CNAME name	CNAME value	Verified*	Can nicfv Host GH Pages**	Prone to Takeovers
a.example.com	nicfv.github.io	No	Yes	Yes, only for a.example.com
a.example.com	nicfv.github.io	Yes	Yes	No
a.example.com	other.github.io	No	Yes	Yes, only for a.example.com
a.example.com	other.github.io	Yes	Yes	No
*.example.com	nicfv.github.io	No	Yes	Yes, any subdomain, and any level of subdomain
*.example.com	nicfv.github.io	Yes	Yes	First-level subdomains cannot be taken over, but b.a.example.com can be taken over
*.example.com	other.github.io	No	Yes	Yes, any subdomain, and any level of subdomain
*.example.com	other.github.io	Yes	Yes	First-level subdomains cannot be taken over, but b.a.example.com can be taken over
b.a.example.com	nicfv.github.io	No	Yes	Yes, only for b.a.example.com
b.a.example.com	nicfv.github.io	Yes	Yes	Yes, only for b.a.example.com
b.a.example.com	other.github.io	No	Yes	Yes, only for b.a.example.com
b.a.example.com	other.github.io	Yes	Yes	Yes, only for b.a.example.com
*.a.example.com	nicfv.github.io	No	Yes	Yes, any domain/subdomain under a.example.com
*.a.example.com	nicfv.github.io	Yes	Yes	Yes, any domain/subdomain under a.example.com
*.a.example.com	other.github.io	No	Yes	Yes, any domain/subdomain under a.example.com
*.a.example.com	other.github.io	Yes	Yes	Yes, any domain/subdomain under a.example.com

* Assuming that only the apex domain example.com is verified to nicfv

** Assuming the subdomain is not already in use and has not been taken over.

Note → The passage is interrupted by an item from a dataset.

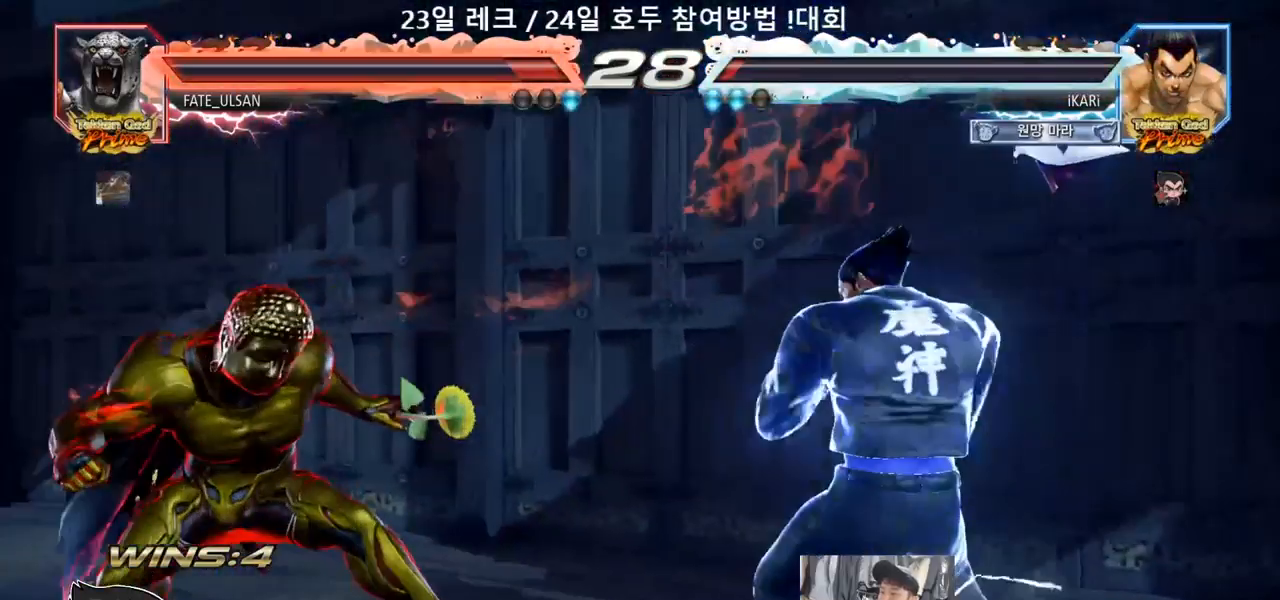
{"buttons": [], "left_stick": "left", "events": [[83, "left_stick", "center"], [133, "left_stick", "right"], [183, "left_stick", "center"], [250, "left_stick", "right"], [433, "left_stick", "left"], [467, "CROSS", "down"], [500, "CROSS", "up"]]}
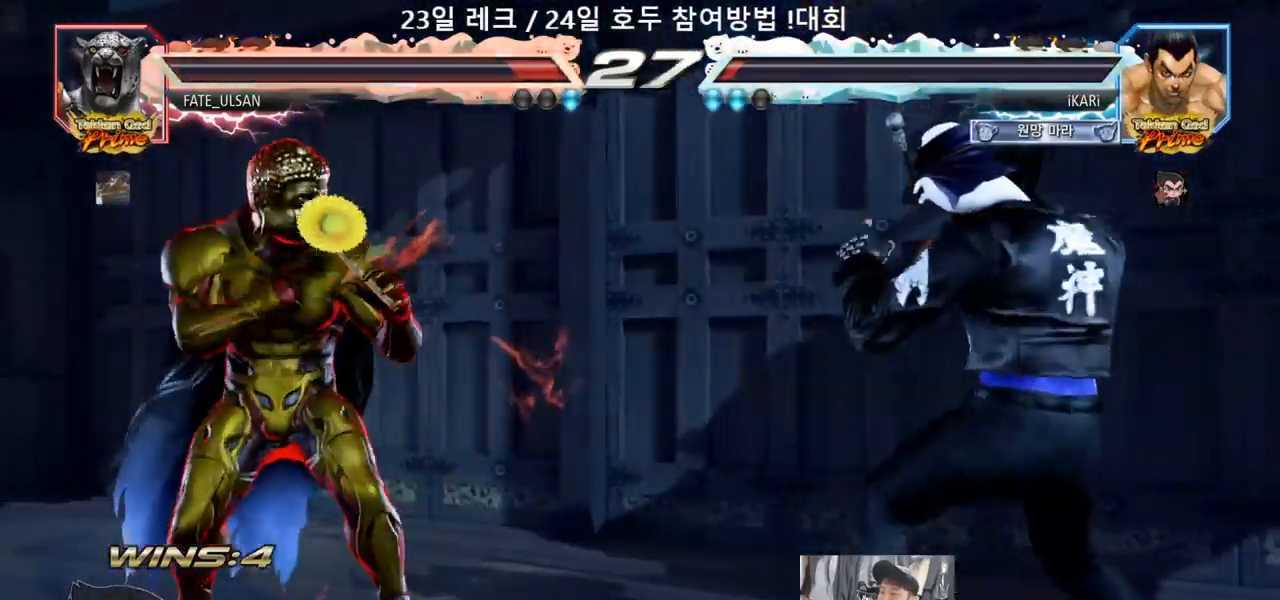
{"buttons": [], "left_stick": "center", "events": [[17, "TRIANGLE", "down"], [67, "TRIANGLE", "up"], [100, "TRIANGLE", "down"], [167, "TRIANGLE", "up"], [200, "TRIANGLE", "down"], [267, "TRIANGLE", "up"], [267, "left_stick", "center"]]}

The answers I've found [1], [2] don't explain the impact of verifying your domain on takeovers.

Results

• GitHub makes a point to point the CNAME record to <user>.github.io but it doesn't seem to matter what string is in place of <user>. I have not tested this for organizations.
• The only surefire way to avoid a takeover is by verifying the exact domain/subdomain to your account first and then point the CNAME record of that exact domain/subdomain to <any-string>.github.io.
• ⚠️ I have not tested this ⚠️ This extends to the apex domain as well, example.com. If you point it to GitHub's servers before verifying it, it is also prone to takeovers until the verification is complete.
• If your domain/subdomain is affected by a takeover, you must verify it (which can take up to 24 hours) and GitHub gives the offender a 7 day grace period. That means they can host content on it for up to 8 days plus the "realization time."
• As things are right now, wildcard CNAME records virtually offer no protection at all from takeovers.
• How to claim a subdomain that was taken over: How to claim a subdomain from a takeover? #69253

[nicfv]

Bump

[iglvzx]

I just got hit by this. I had an old wildcard record pointing to my apex domain that I completely forgot about. Imagine my surprise when I get a Google alert for <subdomain>.<myDomain> also hosted on GitHub pages.

[nicfv]

@iglvzx thank you for sharing! This seems like a major security flaw.

[MrDanielHarka]

I am now also affected by this. I would have never found out, if they wouldn't have registered my subdomain on Google Search Console, which notified me about this.

[obvionaoe]

Bump

[Riley-]

Was affected by this recently too. Similarly, I found out because the offender registered the subdomain with Google Search Console.